In August, Kennedy-Lugar Youth Exchange and Study (YES) program partner, Mobility International-USA (MIUSA) hosted a five-day workshop for international high school students with disabilities from the FLEX (Future Leaders Exchange) and YES programs.

The FLEX program includes students from countries that were formerly part of the Soviet Union while the YES program involves students from countries with significant Muslim populations. Throw in a student from A-SMYLE (American Serbia and Montenegro Youth Leadership Exchange), and this workshop brought together students from a wide range of backgrounds and disabilities as they prepared for a year of high school in the United States. It was a critical time for the students as prepared to adjust to new schools, host families, culture, languages, varying access issues and new ways of approaching disability.

One highlight from their week-long visit was their community service project with Grassroots Garden. Grassroots Garden, which grows food for the hungry in Lane County, Oregon, has thousands of volunteers each year, and its two and a half acres were vibrant with late summer’s crops. Students spent a Saturday morning mulching beds, harvesting chard, squash and snap peas, preparing lunch and thinning carrots. By volunteering in the garden, students become part of the American community even as they worked towards becoming part of a larger international community of people with disabilities.

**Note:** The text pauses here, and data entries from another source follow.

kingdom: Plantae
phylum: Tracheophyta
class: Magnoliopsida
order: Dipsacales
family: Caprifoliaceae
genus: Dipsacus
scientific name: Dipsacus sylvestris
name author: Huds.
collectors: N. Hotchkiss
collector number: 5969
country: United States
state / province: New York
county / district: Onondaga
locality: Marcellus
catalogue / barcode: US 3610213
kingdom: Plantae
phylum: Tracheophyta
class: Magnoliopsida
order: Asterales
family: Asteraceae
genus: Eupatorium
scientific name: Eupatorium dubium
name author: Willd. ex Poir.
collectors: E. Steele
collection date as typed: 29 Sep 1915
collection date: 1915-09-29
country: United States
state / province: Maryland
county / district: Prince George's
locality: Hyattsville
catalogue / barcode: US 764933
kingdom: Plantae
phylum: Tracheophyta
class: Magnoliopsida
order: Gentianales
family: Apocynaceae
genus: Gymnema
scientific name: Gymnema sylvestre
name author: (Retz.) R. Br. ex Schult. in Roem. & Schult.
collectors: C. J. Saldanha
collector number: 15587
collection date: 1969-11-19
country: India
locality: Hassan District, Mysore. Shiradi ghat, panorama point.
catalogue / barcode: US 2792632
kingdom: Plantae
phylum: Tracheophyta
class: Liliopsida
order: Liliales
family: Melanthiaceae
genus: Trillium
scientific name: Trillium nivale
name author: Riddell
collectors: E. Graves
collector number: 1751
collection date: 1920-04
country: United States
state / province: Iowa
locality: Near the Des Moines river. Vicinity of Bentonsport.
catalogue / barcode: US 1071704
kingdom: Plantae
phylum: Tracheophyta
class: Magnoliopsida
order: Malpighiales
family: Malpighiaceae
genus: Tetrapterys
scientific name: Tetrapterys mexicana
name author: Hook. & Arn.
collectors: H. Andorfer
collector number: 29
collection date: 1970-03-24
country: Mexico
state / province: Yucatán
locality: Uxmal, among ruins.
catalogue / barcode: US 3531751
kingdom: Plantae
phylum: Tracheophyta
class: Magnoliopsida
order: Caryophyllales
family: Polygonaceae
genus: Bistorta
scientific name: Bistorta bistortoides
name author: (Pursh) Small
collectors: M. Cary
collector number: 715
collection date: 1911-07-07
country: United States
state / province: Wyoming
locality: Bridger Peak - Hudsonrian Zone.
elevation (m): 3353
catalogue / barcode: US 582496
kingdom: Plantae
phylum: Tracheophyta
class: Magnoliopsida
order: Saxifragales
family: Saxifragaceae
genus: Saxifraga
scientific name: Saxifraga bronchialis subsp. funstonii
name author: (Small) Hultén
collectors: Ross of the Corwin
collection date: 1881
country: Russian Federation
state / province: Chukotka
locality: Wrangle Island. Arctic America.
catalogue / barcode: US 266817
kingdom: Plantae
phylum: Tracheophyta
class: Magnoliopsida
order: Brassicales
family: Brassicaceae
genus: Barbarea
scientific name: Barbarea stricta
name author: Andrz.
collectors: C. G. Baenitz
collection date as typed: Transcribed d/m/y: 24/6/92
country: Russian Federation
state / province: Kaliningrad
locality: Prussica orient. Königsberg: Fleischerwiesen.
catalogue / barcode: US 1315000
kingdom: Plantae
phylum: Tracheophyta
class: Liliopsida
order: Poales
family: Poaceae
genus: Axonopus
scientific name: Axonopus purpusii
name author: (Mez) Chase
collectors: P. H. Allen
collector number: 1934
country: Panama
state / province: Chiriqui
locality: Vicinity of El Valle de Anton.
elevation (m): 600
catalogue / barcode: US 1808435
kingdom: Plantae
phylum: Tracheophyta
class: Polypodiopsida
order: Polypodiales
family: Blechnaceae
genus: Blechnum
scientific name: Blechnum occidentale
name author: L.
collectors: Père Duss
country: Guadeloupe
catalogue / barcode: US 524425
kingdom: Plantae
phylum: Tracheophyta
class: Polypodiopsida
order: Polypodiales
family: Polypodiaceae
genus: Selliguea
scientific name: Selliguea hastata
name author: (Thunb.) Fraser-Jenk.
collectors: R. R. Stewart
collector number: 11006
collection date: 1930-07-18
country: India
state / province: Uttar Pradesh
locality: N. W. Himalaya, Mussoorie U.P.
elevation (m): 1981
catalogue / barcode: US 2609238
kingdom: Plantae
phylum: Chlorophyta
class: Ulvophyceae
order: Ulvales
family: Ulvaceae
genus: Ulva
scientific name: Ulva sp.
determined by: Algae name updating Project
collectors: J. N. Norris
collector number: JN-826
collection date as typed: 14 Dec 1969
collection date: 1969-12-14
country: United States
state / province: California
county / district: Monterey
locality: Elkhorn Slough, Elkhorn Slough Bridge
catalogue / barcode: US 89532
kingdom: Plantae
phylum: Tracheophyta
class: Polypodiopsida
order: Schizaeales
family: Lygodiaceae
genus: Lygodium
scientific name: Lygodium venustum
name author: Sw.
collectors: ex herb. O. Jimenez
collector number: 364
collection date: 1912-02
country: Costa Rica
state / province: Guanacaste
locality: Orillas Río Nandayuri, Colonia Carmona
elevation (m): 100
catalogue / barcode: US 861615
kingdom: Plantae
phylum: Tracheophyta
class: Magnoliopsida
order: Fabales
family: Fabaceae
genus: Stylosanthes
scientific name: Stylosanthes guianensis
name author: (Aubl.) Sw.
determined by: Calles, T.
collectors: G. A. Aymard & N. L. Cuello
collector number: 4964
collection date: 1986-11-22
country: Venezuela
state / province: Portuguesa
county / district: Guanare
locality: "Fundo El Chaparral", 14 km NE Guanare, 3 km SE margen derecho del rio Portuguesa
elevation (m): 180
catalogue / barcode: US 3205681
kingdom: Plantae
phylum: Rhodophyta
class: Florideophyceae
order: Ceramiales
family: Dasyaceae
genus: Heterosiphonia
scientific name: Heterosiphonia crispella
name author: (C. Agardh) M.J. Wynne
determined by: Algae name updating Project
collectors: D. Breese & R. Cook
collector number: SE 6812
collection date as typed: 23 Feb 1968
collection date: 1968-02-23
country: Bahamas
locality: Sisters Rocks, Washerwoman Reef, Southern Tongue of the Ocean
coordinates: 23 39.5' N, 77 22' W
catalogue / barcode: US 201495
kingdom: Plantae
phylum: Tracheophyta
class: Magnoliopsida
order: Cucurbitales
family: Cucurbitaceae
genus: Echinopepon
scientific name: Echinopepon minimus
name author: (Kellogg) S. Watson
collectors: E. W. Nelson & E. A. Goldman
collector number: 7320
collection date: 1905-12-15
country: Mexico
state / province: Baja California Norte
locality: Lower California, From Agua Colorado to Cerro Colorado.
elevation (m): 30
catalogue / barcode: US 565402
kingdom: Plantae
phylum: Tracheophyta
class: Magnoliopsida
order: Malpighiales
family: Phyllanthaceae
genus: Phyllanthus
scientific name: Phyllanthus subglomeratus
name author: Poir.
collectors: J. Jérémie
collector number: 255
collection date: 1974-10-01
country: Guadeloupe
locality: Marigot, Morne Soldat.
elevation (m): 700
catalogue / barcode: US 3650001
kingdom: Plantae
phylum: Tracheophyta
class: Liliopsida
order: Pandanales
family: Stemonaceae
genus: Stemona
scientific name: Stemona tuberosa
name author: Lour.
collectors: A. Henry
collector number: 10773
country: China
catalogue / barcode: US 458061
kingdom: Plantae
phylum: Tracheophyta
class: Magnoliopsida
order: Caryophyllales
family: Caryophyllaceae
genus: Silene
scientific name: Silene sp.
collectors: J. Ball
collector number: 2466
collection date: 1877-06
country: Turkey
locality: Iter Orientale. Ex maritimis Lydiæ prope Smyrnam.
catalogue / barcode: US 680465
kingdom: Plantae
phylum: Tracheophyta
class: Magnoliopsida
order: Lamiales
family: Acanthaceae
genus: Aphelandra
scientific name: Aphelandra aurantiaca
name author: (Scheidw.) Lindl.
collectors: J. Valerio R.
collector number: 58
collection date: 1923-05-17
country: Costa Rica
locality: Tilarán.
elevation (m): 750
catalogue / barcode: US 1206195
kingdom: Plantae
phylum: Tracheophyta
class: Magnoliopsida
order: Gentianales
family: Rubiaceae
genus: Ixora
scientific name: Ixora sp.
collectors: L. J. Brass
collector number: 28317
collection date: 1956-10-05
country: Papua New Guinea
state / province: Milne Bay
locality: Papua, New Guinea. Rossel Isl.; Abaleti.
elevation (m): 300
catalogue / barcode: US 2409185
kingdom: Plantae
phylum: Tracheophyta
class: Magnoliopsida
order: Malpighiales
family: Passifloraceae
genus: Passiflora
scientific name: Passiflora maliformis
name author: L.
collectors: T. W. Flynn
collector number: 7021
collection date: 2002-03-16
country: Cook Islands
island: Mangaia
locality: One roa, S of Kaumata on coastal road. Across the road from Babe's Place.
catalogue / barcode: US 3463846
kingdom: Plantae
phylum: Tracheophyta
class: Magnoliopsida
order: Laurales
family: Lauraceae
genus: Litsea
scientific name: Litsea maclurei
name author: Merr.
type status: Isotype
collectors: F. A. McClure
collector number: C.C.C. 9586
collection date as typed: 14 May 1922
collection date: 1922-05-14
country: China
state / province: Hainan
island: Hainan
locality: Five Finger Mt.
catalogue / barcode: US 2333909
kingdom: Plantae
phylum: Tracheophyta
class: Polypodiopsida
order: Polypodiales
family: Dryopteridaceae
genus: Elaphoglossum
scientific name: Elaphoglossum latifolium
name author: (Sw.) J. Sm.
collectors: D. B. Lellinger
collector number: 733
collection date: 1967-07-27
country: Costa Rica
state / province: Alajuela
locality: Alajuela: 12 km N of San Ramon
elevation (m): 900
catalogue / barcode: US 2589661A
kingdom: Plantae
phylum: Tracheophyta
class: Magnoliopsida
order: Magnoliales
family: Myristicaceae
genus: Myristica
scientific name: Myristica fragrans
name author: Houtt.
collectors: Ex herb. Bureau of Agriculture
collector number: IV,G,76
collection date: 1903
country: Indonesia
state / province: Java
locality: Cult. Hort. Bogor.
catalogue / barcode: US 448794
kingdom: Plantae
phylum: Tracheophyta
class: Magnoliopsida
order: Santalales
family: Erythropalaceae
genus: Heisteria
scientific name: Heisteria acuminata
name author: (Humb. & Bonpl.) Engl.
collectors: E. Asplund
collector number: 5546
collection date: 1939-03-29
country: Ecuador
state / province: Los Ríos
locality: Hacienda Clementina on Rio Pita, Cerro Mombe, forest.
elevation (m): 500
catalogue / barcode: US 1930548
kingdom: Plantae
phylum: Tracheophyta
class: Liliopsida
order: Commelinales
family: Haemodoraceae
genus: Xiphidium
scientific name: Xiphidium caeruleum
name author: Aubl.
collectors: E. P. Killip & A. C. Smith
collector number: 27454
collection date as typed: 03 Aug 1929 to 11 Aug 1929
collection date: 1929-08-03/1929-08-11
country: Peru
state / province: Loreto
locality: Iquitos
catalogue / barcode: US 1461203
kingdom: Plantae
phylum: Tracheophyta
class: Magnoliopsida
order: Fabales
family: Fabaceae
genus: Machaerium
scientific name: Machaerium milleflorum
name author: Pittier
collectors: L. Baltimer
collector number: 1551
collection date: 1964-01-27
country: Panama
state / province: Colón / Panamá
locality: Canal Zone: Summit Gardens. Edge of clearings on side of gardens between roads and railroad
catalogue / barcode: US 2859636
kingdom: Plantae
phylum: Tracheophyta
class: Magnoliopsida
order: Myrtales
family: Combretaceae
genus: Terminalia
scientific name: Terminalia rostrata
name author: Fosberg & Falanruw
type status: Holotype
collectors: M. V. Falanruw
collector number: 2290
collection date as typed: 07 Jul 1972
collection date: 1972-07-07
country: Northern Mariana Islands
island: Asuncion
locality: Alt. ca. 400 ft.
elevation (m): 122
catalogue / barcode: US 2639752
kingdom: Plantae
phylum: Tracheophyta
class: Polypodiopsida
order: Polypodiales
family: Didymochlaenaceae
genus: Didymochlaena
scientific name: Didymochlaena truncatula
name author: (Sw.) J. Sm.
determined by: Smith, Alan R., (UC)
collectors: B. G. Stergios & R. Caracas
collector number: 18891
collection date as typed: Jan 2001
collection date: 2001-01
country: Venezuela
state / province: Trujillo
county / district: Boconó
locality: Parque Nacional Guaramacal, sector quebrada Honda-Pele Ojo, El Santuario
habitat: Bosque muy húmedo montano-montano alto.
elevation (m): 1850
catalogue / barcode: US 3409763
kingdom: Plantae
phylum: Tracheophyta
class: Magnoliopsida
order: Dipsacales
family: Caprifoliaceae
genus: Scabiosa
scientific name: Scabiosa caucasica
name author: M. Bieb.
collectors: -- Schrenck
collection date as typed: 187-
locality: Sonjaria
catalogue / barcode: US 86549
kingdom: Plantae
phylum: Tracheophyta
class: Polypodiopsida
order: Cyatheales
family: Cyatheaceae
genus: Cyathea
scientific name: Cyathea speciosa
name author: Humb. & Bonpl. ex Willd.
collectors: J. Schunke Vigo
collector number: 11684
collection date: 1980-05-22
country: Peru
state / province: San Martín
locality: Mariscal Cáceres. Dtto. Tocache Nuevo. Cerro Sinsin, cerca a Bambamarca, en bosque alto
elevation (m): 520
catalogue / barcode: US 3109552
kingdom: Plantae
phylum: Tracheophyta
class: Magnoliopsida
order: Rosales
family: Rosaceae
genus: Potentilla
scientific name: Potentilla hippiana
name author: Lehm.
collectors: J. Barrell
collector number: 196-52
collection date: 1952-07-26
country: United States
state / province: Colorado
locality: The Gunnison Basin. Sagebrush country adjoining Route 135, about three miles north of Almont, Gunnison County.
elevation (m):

In the garden, students put their first tentative roots into their new homes, and learned  through all of their senses, about their new host country. Blind students explored the gardens through taste and touch. Students with mobility disabilities prepared homemade applesauce or searched overgrown plants for ripe zucchini. Everyone was able to contribute, regardless of disability.

A deaf student from the Philippines led a blind student from Ghana along rows of raised beds. Kazakhs and Egyptians shared stories (and the last of summer’s snap peas) with Turks and Ukrainians. Students reached across disability, religion and ethnicity, and in the process discovered that there is perhaps no better place than a garden to find common ground—and a sense of community.

The FLEX (Future Leaders Exchange), YES (Kennedy-Lugar Youth Exchange and Study) and A-SMYLE (American Serbia and Montenegro Youth Leadership Exchange) programs, as well as MIUSA’s workshops for these students, are sponsored by the Bureau of Educational and Cultural Affairs, U.S. Department of State.